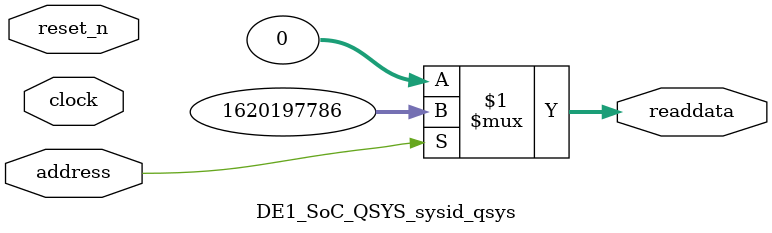
<source format=v>



// synthesis translate_off
`timescale 1ns / 1ps
// synthesis translate_on

// turn off superfluous verilog processor warnings 
// altera message_level Level1 
// altera message_off 10034 10035 10036 10037 10230 10240 10030 

module DE1_SoC_QSYS_sysid_qsys (
               // inputs:
                address,
                clock,
                reset_n,

               // outputs:
                readdata
             )
;

  output  [ 31: 0] readdata;
  input            address;
  input            clock;
  input            reset_n;

  wire    [ 31: 0] readdata;
  //control_slave, which is an e_avalon_slave
  assign readdata = address ? 1620197786 : 0;

endmodule



</source>
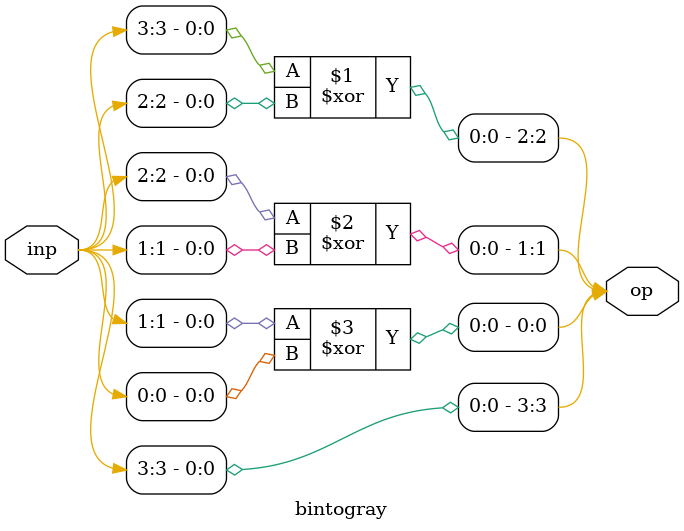
<source format=v>
`timescale 1ns / 1ps


module bintogray(
    input [3:0]inp,
    output [3:0]op
    );
    assign op[3]=inp[3];
    assign op[2]=inp[3]^inp[2];
    assign op[1]=inp[2]^inp[1];
    assign op[0]=inp[1]^inp[0];
endmodule

</source>
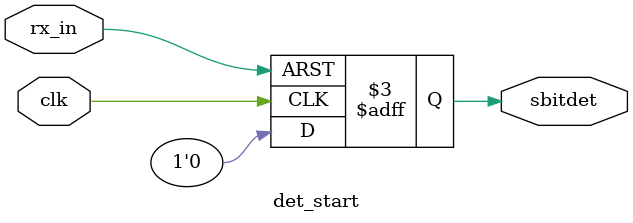
<source format=v>
`timescale 1us / 1ns


module det_start(rx_in,sbitdet,clk);
input rx_in,clk; 
output reg sbitdet; 
always @(posedge clk,negedge rx_in) 
 if (rx_in==1'b0)
  sbitdet<=1'b1;
 else 
 sbitdet<=1'b0;
endmodule

</source>
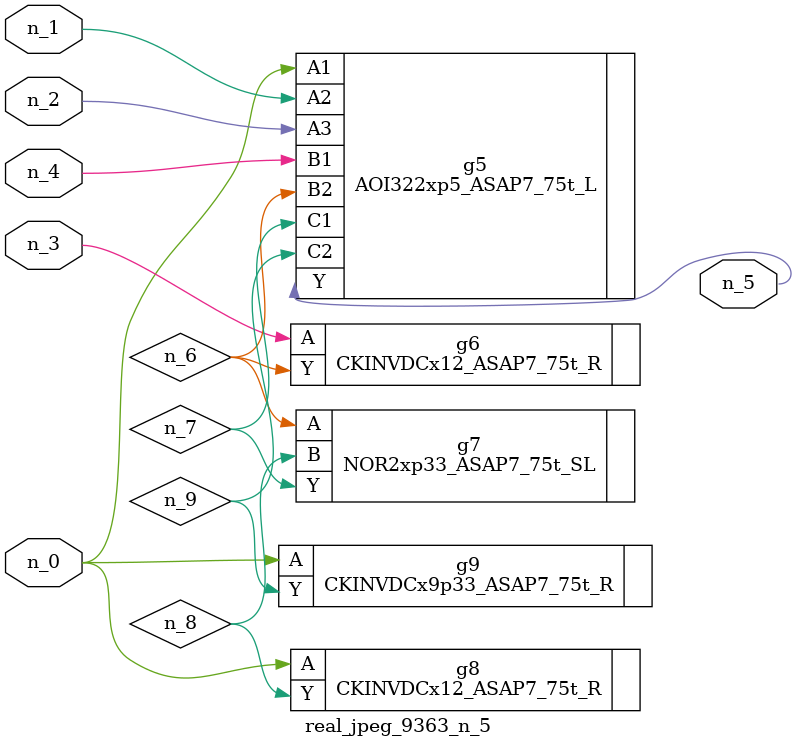
<source format=v>
module real_jpeg_9363_n_5 (n_4, n_0, n_1, n_2, n_3, n_5);

input n_4;
input n_0;
input n_1;
input n_2;
input n_3;

output n_5;

wire n_8;
wire n_6;
wire n_7;
wire n_9;

AOI322xp5_ASAP7_75t_L g5 ( 
.A1(n_0),
.A2(n_1),
.A3(n_2),
.B1(n_4),
.B2(n_6),
.C1(n_7),
.C2(n_9),
.Y(n_5)
);

CKINVDCx12_ASAP7_75t_R g8 ( 
.A(n_0),
.Y(n_8)
);

CKINVDCx9p33_ASAP7_75t_R g9 ( 
.A(n_0),
.Y(n_9)
);

CKINVDCx12_ASAP7_75t_R g6 ( 
.A(n_3),
.Y(n_6)
);

NOR2xp33_ASAP7_75t_SL g7 ( 
.A(n_6),
.B(n_8),
.Y(n_7)
);


endmodule
</source>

• Exercise prompt: The string "synthesis" marks the lines to return from the material. Copy each one.

• Task output:
// synthesis translate_off
// synthesis translate_on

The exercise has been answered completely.